Internet Data Overview

Internet Data Overview

RiskIQ's Security Intelligence Service Internet Data offering provides customers with access to RiskIQ’s high volume API endpoints to directly ingest RiskIQ data into their security operations tools and technology.

Standard Data Sets

Passive DNS                                                    

Passive DNS is a system of record that stores DNS resolution data for a given domain or IP address. This historical resolution data set allows analysts to view which domains resolved to an IP address and vice versa.                 

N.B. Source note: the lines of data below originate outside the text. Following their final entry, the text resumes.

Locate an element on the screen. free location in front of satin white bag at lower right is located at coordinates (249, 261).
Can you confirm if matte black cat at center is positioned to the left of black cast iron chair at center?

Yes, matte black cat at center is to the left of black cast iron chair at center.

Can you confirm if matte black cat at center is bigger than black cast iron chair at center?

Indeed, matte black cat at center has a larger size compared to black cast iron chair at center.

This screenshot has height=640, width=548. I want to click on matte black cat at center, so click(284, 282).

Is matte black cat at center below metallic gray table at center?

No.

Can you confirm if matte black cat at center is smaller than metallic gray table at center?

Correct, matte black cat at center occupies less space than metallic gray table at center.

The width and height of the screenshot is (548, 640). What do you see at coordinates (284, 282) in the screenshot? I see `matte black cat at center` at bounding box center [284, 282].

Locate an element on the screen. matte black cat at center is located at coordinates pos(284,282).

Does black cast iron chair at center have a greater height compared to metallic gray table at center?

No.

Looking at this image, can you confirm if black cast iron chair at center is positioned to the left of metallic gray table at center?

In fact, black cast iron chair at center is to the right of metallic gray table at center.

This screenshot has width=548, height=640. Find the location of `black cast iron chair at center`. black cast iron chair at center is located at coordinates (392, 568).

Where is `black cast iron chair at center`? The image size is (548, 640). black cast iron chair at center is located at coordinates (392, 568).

RiskIQ offers API access to our Passive DNS repository in multiple ways to provide analysts with the ability to correlate domain and IP address overlap   Passive DNS data can provide analysts insight into how a particular domain name or IP address changes over time and enables them to identify other related domains/IP addresses. When researching a suspicious or malicious event, PDNS data can provide context to an attack or additional malicious domains/IP addresses.                

Use Case       

  • Indicator of Compromise correlation
  • Historical resolution lookups                            
  • Time-based analysis
  • Fully quali ed domain name lookups
  • SIEM event enrichment
  • Domain or IP enrichment to proactively hunt for threats


WHOIS is a protocol that lets anyone query for ownership information about a domain, IP address, or subnet. RiskIQ has a vast repository of WHOIS data, which is available to query for registrant information.

Attackers need to establish infrastructure to conduct their attack from and communicate with their malware. WHOIS data can provide an organization with insight into who is behind an attack campaign. Using domain registration information, an organization can unmask an attacker’s infrastructure by linking a suspicious domain to other domains registered using the same or similar information.

Use Cases

  • Identify additional domains registered using similar information
  • Determine the maliciousness of a given domain or IP address based on ownership records
  • SIEM event enrichment
  • Domain enrichment to proactively hunt for threats

SSL Certificates

SSL certificates are files that digitally bind a cryptographic key to a set of user-provided details and assist in providing security when transmitting information over the internet. These certificates should be signed by a third-party to verify their authenticity, but they can be self-signed by malicious actors. Beyond just securing data, certificates can be used to encrypt data sent between command and control servers and machines infected with malware.

Threat actors often use similar information across different SSL certificates for their various infrastructure. RiskIQ collects SSL certificate data as we crawl the internet, and we can correlate malicious certificates we find with their signatures.

Use Cases

  • Determine if a domain or IP address is legitimate based on certificate
  • Identify self-signed certificates vs. third-party certificate authority
  • Identify IP clusters based on shared certificates
  • Identifying additional certificates of interest based on shared properties
  • Surface connections among subject alternate names for certificates

Derived Data Sets

Built on terabytes of collected data from across the internet, RiskIQ extracts and analyzes internet data to create new data sets that aid in discovering, understanding, and mitigating digital threats.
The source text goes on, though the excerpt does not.